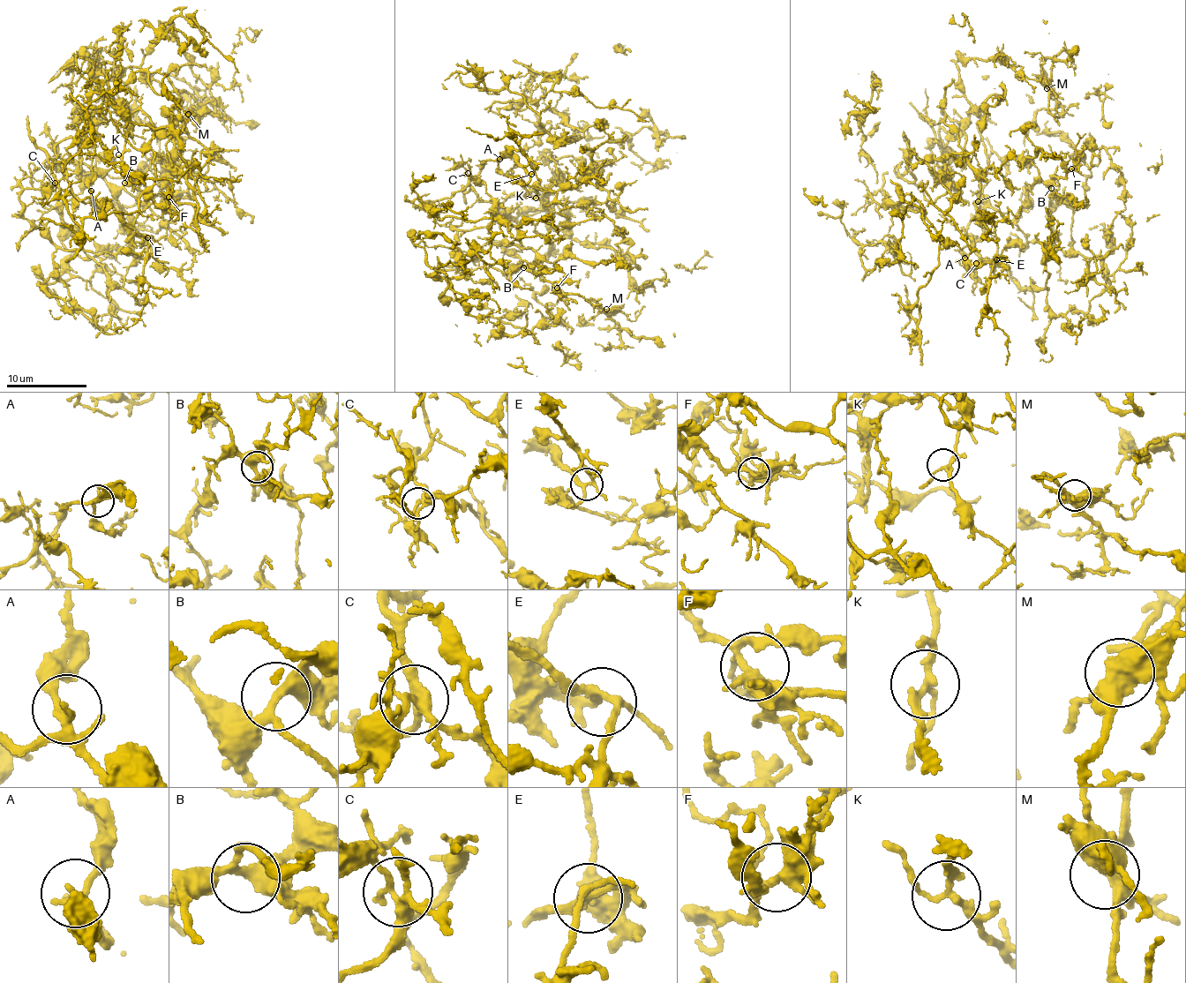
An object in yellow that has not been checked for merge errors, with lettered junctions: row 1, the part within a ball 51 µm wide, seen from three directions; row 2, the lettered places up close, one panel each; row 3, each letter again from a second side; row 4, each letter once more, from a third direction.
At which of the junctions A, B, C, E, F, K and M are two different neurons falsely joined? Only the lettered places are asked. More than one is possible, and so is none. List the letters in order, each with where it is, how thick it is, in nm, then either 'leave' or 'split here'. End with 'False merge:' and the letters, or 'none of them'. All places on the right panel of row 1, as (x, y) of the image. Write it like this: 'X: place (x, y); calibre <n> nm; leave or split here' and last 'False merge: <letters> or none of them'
A: place (964, 258); calibre 220 nm; leave
B: place (1051, 188); calibre 360 nm; leave
C: place (976, 263); calibre 280 nm; leave
E: place (996, 259); calibre 200 nm; leave
F: place (1071, 168); calibre 320 nm; leave
K: place (978, 201); calibre 170 nm; leave
M: place (1047, 88); calibre 500 nm; leave
False merge: none of them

::::::::::

● TASK DETAILS
Print out, without change, each line from the line holding "At which of" to the final line of the material.

● EXERCISE SOLUTION
At which of the junctions A, B, C, E, F, K and M are two different neurons falsely joined? Only the lettered places are asked. More than one is possible, and so is none. List the letters in order, each with where it is, how thick it is, in nm, then either 'leave' or 'split here'. End with 'False merge:' and the letters, or 'none of them'. All places on the right panel of row 1, as (x, y) of the image. Write it like this: 'X: place (x, y); calibre <n> nm; leave or split here' and last 'False merge: <letters> or none of them'
A: place (964, 258); calibre 220 nm; leave
B: place (1051, 188); calibre 360 nm; leave
C: place (976, 263); calibre 280 nm; leave
E: place (996, 259); calibre 200 nm; leave
F: place (1071, 168); calibre 320 nm; leave
K: place (978, 201); calibre 170 nm; leave
M: place (1047, 88); calibre 500 nm; leave
False merge: none of them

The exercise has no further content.